> [Exercise objective]: For the material below, return exactly the lines starting at the one holding "Street City Zip" and ending at the one holding "RESPONSIBLE PARTY & INSURANCE INFORMATION", counting both as part of the range.

> [Material shown]:
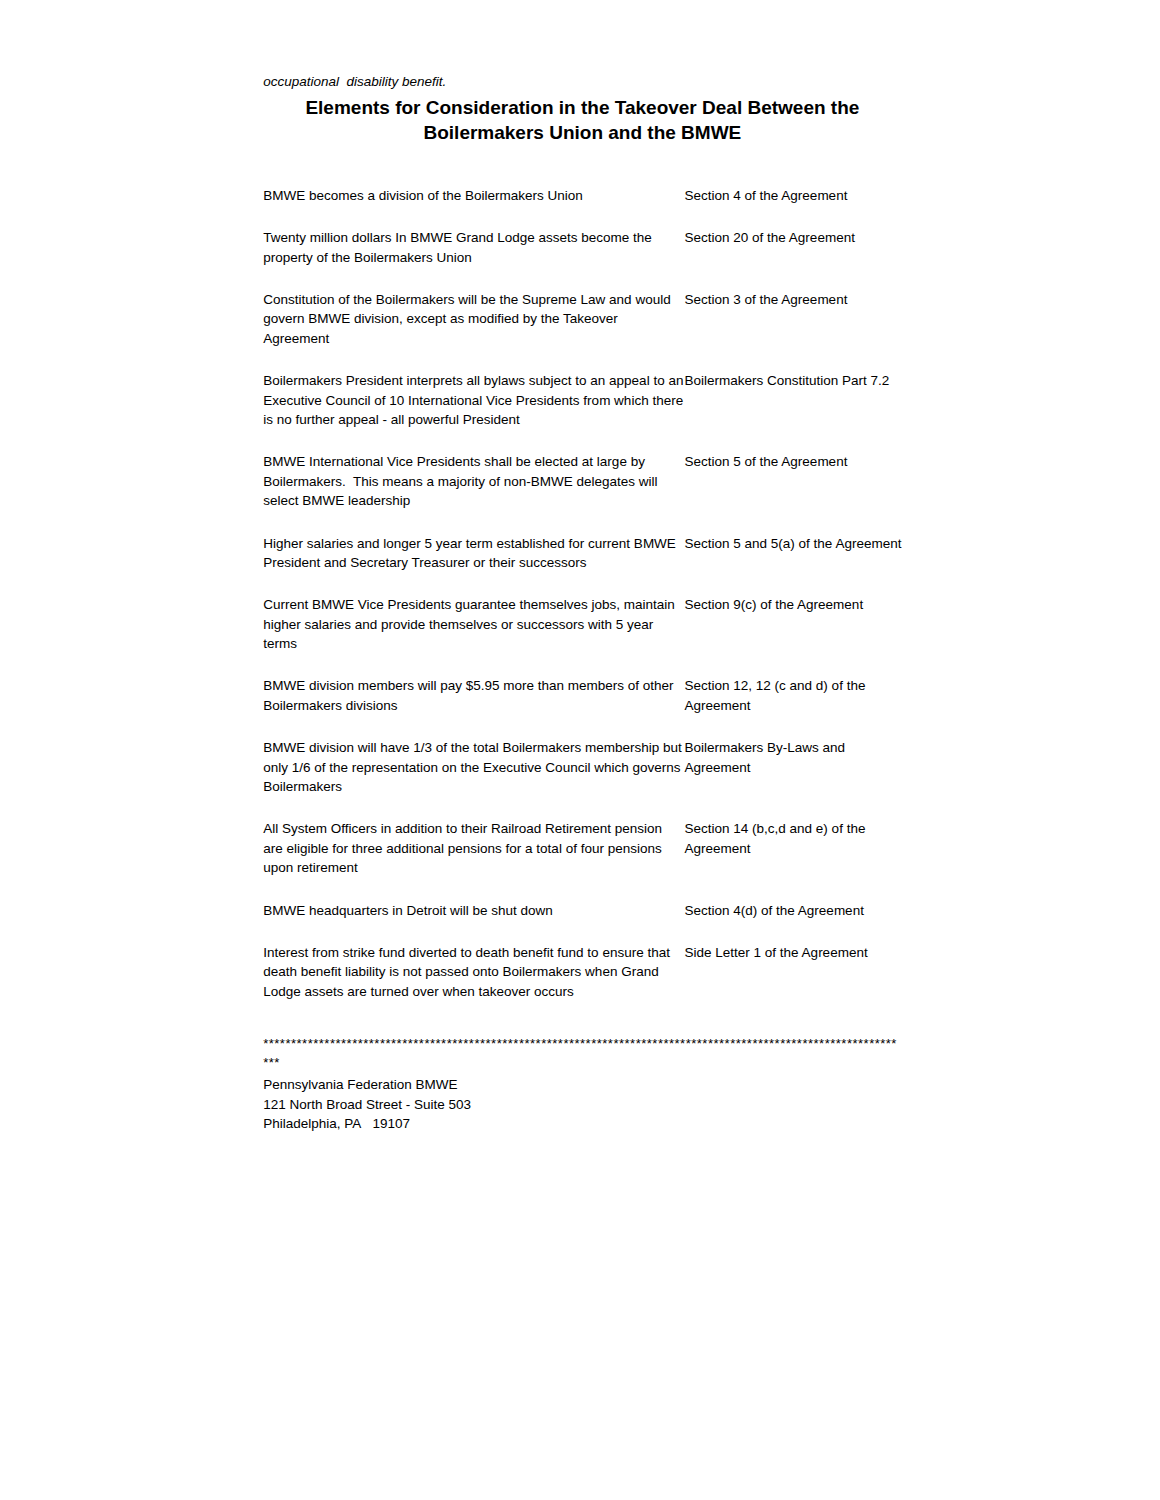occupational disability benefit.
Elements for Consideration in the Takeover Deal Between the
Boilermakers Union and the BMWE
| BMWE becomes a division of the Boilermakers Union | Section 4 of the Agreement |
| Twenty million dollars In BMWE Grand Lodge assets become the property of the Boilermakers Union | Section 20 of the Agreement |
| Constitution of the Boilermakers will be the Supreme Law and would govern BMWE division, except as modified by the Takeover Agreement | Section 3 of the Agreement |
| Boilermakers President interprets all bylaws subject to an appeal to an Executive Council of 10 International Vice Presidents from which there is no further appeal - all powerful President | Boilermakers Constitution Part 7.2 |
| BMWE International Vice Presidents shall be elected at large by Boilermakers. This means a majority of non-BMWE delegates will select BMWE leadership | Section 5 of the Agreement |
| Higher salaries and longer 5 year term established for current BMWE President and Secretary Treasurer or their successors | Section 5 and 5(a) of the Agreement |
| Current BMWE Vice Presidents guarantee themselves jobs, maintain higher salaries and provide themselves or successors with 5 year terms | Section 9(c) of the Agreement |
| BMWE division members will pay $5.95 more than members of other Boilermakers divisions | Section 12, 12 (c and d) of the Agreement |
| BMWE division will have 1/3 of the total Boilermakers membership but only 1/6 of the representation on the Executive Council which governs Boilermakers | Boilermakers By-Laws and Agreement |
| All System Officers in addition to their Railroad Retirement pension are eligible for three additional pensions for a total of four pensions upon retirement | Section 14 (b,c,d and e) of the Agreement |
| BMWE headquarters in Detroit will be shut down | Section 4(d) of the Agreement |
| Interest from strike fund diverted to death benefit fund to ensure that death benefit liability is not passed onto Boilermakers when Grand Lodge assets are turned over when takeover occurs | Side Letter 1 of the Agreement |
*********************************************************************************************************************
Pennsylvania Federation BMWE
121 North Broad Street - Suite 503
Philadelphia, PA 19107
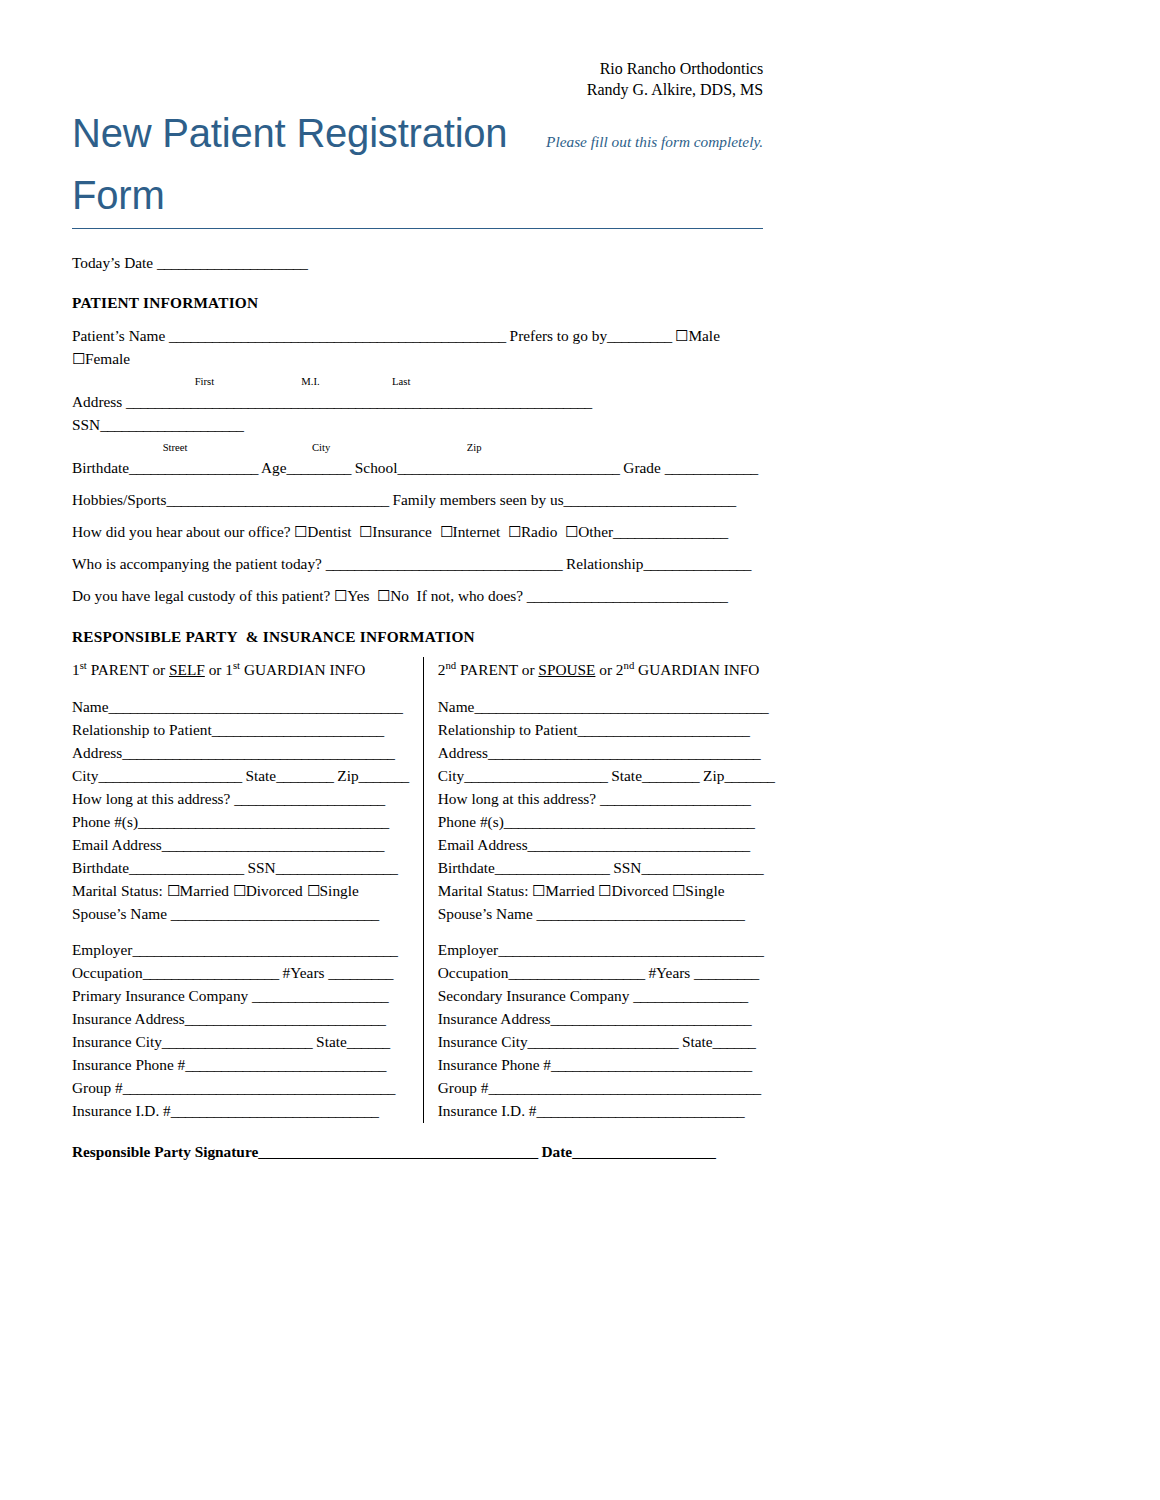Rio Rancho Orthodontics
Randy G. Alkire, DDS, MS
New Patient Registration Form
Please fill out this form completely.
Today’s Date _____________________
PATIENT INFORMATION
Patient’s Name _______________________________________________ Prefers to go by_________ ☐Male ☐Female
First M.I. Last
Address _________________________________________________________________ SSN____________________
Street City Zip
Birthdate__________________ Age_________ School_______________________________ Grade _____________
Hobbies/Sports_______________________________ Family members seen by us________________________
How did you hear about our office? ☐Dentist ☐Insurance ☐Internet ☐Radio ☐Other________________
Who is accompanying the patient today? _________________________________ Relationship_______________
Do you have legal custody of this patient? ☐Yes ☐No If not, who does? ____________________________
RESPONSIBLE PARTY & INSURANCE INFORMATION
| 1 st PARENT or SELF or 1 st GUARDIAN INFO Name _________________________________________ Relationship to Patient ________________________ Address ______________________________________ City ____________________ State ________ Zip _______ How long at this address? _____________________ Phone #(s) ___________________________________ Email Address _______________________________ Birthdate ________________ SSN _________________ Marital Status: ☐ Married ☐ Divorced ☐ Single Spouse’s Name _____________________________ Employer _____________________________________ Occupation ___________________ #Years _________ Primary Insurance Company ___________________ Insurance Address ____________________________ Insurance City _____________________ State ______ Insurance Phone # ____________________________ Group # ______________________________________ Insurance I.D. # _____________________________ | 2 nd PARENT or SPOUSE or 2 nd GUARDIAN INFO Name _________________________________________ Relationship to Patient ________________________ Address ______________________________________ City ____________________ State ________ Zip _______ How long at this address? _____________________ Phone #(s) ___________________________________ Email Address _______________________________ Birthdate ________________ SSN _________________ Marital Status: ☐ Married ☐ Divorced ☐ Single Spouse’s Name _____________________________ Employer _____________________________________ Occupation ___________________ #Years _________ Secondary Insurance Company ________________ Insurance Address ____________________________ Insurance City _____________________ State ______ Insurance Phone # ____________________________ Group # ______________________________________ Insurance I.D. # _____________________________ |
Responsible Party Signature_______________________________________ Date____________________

> [Reply]:
Street City Zip
Birthdate__________________ Age_________ School_______________________________ Grade _____________
Hobbies/Sports_______________________________ Family members seen by us________________________
How did you hear about our office? ☐Dentist ☐Insurance ☐Internet ☐Radio ☐Other________________
Who is accompanying the patient today? _________________________________ Relationship_______________
Do you have legal custody of this patient? ☐Yes ☐No If not, who does? ____________________________
RESPONSIBLE PARTY & INSURANCE INFORMATION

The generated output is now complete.